When we walked into the restaurant/bar, there was only one table vacant, and it was right in the area where people were playing pool. This woman was playing pool, but she had no partner. She was just shooting pool all by herself. I watched her for a while. She played reasonably well, but was not great by any means. She was perhaps in her mid-50s, and she looked to me like she hadn’t had an easy life. I’m just going to say it: She looked like she lives in Apache Junction.

I have intimated via blog posts that there are a great many snowbirds who live in Mesa, which is the third largest city in AZ, second only to Phoenix and Tucson. Scottsdale has a lot of winter visitors as well, but it’s my impression that the middle class and middle American snowbirds largely live in Mesa or Apache Junction. Apache Junction is the city just to the east of us.

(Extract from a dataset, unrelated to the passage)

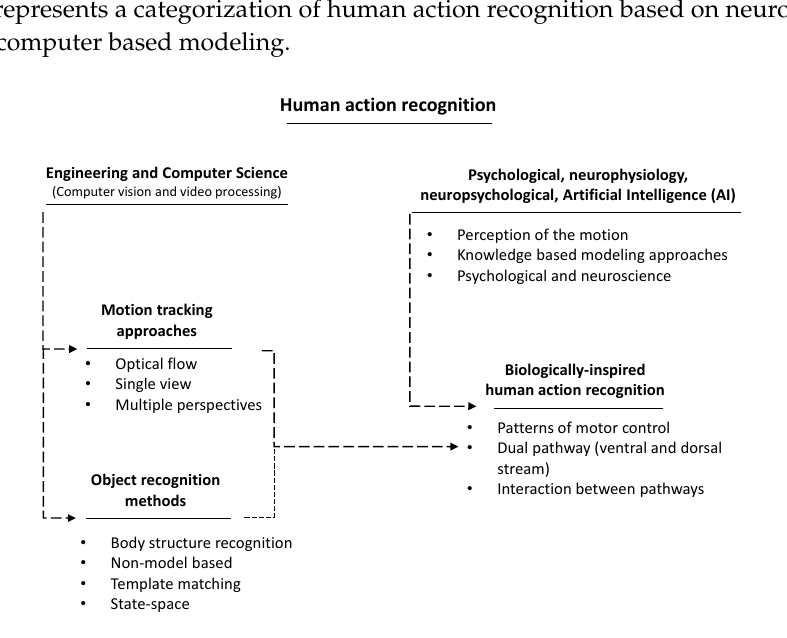
Figure 1. A categorization of human action recognition methods in different methodological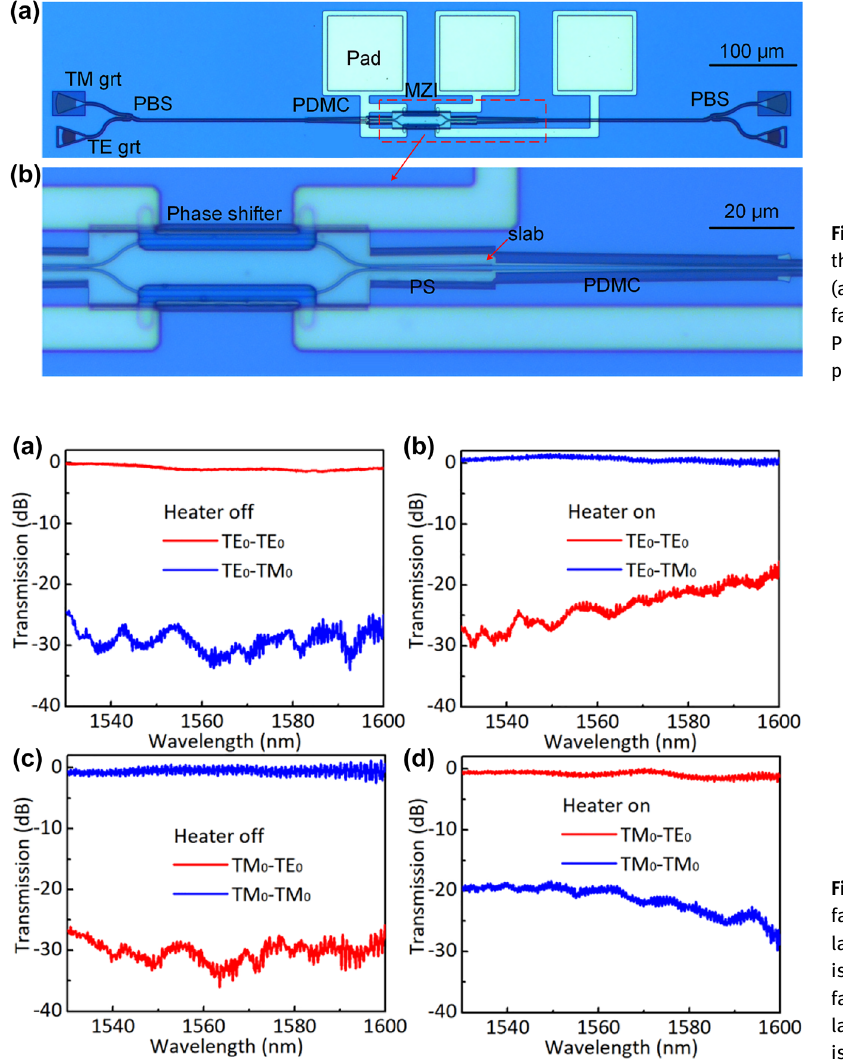
Figure 10: Measured transmissions of the fabricated polarization switch for the launched TE 0 (a) and TM 0 (b) modes when it is off; measured transmissions of the fabricated polarization switch for the launched TE 0 (c) and TM 0 (d) modes when it is on.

Apache Junction has a reputation for being, well, rough. The average income in the 2020 census was $25,000 for an individual, and $46,000 for a household. As you can see, it is not a wealthy community. The Apache Trail meets the Old West Highway in that area, thereby giving it the name. For the most part, it’s lower-income white people who drive high-mileage cars with rebuilt engines and who don’t wear Lululemon leggings. My brother lives in AJ, and his observation is that you can tell someone from AJ because they are missing many teeth. He, however, has all of his teeth.

But back to the woman at the pool hall. Her hair was bleached blond, and her skin left me with the impression that she was — or had been for many years — a smoker. I’m sorry to say that my immediate impression when she headed our way was that she was not going to be someone with whom I would make a connection. When she asked us what we would like to drink, I presumed she worked for the restaurant, and wondered why she was playing pool when the restaurant was so busy.

Shortly after she took our drink order, she returned and told us the bar wouldn’t allow her to bring us drinks because she wasn’t employed there. I was surprised. She had just noticed that we weren’t getting served and took it upon herself to try and get us some service. Two people who probably didn’t look like we belonged at that bar and whom she didn’t know and would likely never see again. She just was being nice.

Wow. The fact that I was so surprised told me two things: 1) Most people aren’t very nice these days; and 2) I shouldn’t EVER judge a book by its cover.

This woman — whose name I never learned — went back to the bar three times when she noticed that we still weren’t getting waited on. The third time, she had a server in hand. I’m pretty sure she drug her over by her ear.

I hope this woman has a happy and peaceful life.